## EXERCISE DETAILS
Output every line of the items below as a JSON list of strings, one string per line, leaving out blank lines.
• • • •
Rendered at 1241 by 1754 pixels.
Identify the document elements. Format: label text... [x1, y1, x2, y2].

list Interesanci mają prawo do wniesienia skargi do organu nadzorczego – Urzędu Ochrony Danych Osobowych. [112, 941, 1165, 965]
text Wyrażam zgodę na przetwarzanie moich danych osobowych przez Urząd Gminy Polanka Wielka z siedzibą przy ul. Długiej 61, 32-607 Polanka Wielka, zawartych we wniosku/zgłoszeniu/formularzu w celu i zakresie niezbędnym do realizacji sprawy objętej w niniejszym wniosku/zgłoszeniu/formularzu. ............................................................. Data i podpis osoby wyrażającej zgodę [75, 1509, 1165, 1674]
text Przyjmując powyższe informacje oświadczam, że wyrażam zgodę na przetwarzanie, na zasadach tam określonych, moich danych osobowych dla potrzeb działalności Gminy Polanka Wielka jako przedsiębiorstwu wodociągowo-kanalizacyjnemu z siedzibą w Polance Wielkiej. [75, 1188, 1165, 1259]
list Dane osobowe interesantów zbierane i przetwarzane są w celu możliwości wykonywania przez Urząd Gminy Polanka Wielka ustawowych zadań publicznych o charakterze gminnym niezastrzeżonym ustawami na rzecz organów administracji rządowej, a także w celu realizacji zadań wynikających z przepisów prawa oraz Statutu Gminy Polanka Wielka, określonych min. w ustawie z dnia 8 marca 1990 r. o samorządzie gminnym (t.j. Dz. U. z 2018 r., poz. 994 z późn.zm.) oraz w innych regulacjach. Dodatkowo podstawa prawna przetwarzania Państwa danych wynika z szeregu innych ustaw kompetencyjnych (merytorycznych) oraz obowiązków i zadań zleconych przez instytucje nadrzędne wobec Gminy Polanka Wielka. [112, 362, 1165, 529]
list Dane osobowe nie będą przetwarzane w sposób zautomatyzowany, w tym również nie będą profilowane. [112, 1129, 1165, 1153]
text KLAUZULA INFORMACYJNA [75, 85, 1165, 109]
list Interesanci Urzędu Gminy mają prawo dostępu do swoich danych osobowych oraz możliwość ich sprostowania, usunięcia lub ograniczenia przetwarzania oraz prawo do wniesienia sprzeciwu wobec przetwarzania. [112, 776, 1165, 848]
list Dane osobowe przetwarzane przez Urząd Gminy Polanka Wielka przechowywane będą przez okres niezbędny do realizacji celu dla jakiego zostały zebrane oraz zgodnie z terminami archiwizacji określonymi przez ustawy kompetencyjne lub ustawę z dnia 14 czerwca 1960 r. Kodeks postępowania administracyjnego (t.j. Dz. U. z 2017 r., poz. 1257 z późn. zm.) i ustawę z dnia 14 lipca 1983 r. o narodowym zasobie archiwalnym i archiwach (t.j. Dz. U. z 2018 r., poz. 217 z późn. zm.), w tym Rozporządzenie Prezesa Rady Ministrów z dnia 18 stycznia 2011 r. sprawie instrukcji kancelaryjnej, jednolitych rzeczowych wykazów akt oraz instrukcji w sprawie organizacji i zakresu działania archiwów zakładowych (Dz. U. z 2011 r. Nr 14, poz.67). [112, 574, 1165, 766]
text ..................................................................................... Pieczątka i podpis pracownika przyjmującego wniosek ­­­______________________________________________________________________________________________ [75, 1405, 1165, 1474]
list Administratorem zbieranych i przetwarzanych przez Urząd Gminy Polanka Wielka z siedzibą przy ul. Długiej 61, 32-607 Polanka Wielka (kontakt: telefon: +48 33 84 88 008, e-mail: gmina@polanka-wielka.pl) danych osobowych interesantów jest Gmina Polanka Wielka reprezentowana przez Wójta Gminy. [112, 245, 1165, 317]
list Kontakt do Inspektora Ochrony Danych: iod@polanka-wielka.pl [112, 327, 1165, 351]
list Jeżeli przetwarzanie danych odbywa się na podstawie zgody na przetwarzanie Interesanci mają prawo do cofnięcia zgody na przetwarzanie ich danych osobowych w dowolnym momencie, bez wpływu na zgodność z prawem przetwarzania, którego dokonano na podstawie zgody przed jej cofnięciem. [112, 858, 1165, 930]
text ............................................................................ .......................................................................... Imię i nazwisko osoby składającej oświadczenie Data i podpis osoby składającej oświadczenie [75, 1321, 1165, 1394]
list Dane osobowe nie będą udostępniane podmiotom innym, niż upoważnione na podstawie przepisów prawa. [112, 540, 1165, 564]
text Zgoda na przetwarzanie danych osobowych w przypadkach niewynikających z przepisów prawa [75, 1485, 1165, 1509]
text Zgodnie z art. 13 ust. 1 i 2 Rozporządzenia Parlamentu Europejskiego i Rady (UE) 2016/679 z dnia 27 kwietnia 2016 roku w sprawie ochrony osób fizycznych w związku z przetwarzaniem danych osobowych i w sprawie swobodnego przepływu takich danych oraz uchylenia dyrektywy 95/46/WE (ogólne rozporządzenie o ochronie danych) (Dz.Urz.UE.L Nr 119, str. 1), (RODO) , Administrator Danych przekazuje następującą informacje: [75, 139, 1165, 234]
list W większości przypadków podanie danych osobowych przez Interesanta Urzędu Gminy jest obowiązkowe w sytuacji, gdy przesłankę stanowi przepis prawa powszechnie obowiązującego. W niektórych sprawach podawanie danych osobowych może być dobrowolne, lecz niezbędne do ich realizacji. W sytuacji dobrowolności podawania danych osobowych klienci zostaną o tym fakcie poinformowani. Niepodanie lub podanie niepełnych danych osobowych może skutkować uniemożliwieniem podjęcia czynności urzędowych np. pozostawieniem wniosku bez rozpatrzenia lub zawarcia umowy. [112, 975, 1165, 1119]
• • • •
## OUTPUT FOR THIS TASK
[
  "Rendered at 1241 by 1754 pixels.",
  "Identify the document elements. Format: label text... [x1, y1, x2, y2].",
  "list Interesanci mają prawo do wniesienia skargi do organu nadzorczego – Urzędu Ochrony Danych Osobowych. [112, 941, 1165, 965]",
  "text Wyrażam zgodę na przetwarzanie moich danych osobowych przez Urząd Gminy Polanka Wielka z siedzibą przy ul. Długiej 61, 32-607 Polanka Wielka, zawartych we wniosku/zgłoszeniu/formularzu w celu i zakresie niezbędnym do realizacji sprawy objętej w niniejszym wniosku/zgłoszeniu/formularzu. ............................................................. Data i podpis osoby wyrażającej zgodę [75, 1509, 1165, 1674]",
  "text Przyjmując powyższe informacje oświadczam, że wyrażam zgodę na przetwarzanie, na zasadach tam określonych, moich danych osobowych dla potrzeb działalności Gminy Polanka Wielka jako przedsiębiorstwu wodociągowo-kanalizacyjnemu z siedzibą w Polance Wielkiej. [75, 1188, 1165, 1259]",
  "list Dane osobowe interesantów zbierane i przetwarzane są w celu możliwości wykonywania przez Urząd Gminy Polanka Wielka ustawowych zadań publicznych o charakterze gminnym niezastrzeżonym ustawami na rzecz organów administracji rządowej, a także w celu realizacji zadań wynikających z przepisów prawa oraz Statutu Gminy Polanka Wielka, określonych min. w ustawie z dnia 8 marca 1990 r. o samorządzie gminnym (t.j. Dz. U. z 2018 r., poz. 994 z późn.zm.) oraz w innych regulacjach. Dodatkowo podstawa prawna przetwarzania Państwa danych wynika z szeregu innych ustaw kompetencyjnych (merytorycznych) oraz obowiązków i zadań zleconych przez instytucje nadrzędne wobec Gminy Polanka Wielka. [112, 362, 1165, 529]",
  "list Dane osobowe nie będą przetwarzane w sposób zautomatyzowany, w tym również nie będą profilowane. [112, 1129, 1165, 1153]",
  "text KLAUZULA INFORMACYJNA [75, 85, 1165, 109]",
  "list Interesanci Urzędu Gminy mają prawo dostępu do swoich danych osobowych oraz możliwość ich sprostowania, usunięcia lub ograniczenia przetwarzania oraz prawo do wniesienia sprzeciwu wobec przetwarzania. [112, 776, 1165, 848]",
  "list Dane osobowe przetwarzane przez Urząd Gminy Polanka Wielka przechowywane będą przez okres niezbędny do realizacji celu dla jakiego zostały zebrane oraz zgodnie z terminami archiwizacji określonymi przez ustawy kompetencyjne lub ustawę z dnia 14 czerwca 1960 r. Kodeks postępowania administracyjnego (t.j. Dz. U. z 2017 r., poz. 1257 z późn. zm.) i ustawę z dnia 14 lipca 1983 r. o narodowym zasobie archiwalnym i archiwach (t.j. Dz. U. z 2018 r., poz. 217 z późn. zm.), w tym Rozporządzenie Prezesa Rady Ministrów z dnia 18 stycznia 2011 r. sprawie instrukcji kancelaryjnej, jednolitych rzeczowych wykazów akt oraz instrukcji w sprawie organizacji i zakresu działania archiwów zakładowych (Dz. U. z 2011 r. Nr 14, poz.67). [112, 574, 1165, 766]",
  "text ..................................................................................... Pieczątka i podpis pracownika przyjmującego wniosek ­­­______________________________________________________________________________________________ [75, 1405, 1165, 1474]",
  "list Administratorem zbieranych i przetwarzanych przez Urząd Gminy Polanka Wielka z siedzibą przy ul. Długiej 61, 32-607 Polanka Wielka (kontakt: telefon: +48 33 84 88 008, e-mail: gmina@polanka-wielka.pl) danych osobowych interesantów jest Gmina Polanka Wielka reprezentowana przez Wójta Gminy. [112, 245, 1165, 317]",
  "list Kontakt do Inspektora Ochrony Danych: iod@polanka-wielka.pl [112, 327, 1165, 351]",
  "list Jeżeli przetwarzanie danych odbywa się na podstawie zgody na przetwarzanie Interesanci mają prawo do cofnięcia zgody na przetwarzanie ich danych osobowych w dowolnym momencie, bez wpływu na zgodność z prawem przetwarzania, którego dokonano na podstawie zgody przed jej cofnięciem. [112, 858, 1165, 930]",
  "text ............................................................................ .......................................................................... Imię i nazwisko osoby składającej oświadczenie Data i podpis osoby składającej oświadczenie [75, 1321, 1165, 1394]",
  "list Dane osobowe nie będą udostępniane podmiotom innym, niż upoważnione na podstawie przepisów prawa. [112, 540, 1165, 564]",
  "text Zgoda na przetwarzanie danych osobowych w przypadkach niewynikających z przepisów prawa [75, 1485, 1165, 1509]",
  "text Zgodnie z art. 13 ust. 1 i 2 Rozporządzenia Parlamentu Europejskiego i Rady (UE) 2016/679 z dnia 27 kwietnia 2016 roku w sprawie ochrony osób fizycznych w związku z przetwarzaniem danych osobowych i w sprawie swobodnego przepływu takich danych oraz uchylenia dyrektywy 95/46/WE (ogólne rozporządzenie o ochronie danych) (Dz.Urz.UE.L Nr 119, str. 1), (RODO) , Administrator Danych przekazuje następującą informacje: [75, 139, 1165, 234]",
  "list W większości przypadków podanie danych osobowych przez Interesanta Urzędu Gminy jest obowiązkowe w sytuacji, gdy przesłankę stanowi przepis prawa powszechnie obowiązującego. W niektórych sprawach podawanie danych osobowych może być dobrowolne, lecz niezbędne do ich realizacji. W sytuacji dobrowolności podawania danych osobowych klienci zostaną o tym fakcie poinformowani. Niepodanie lub podanie niepełnych danych osobowych może skutkować uniemożliwieniem podjęcia czynności urzędowych np. pozostawieniem wniosku bez rozpatrzenia lub zawarcia umowy. [112, 975, 1165, 1119]"
]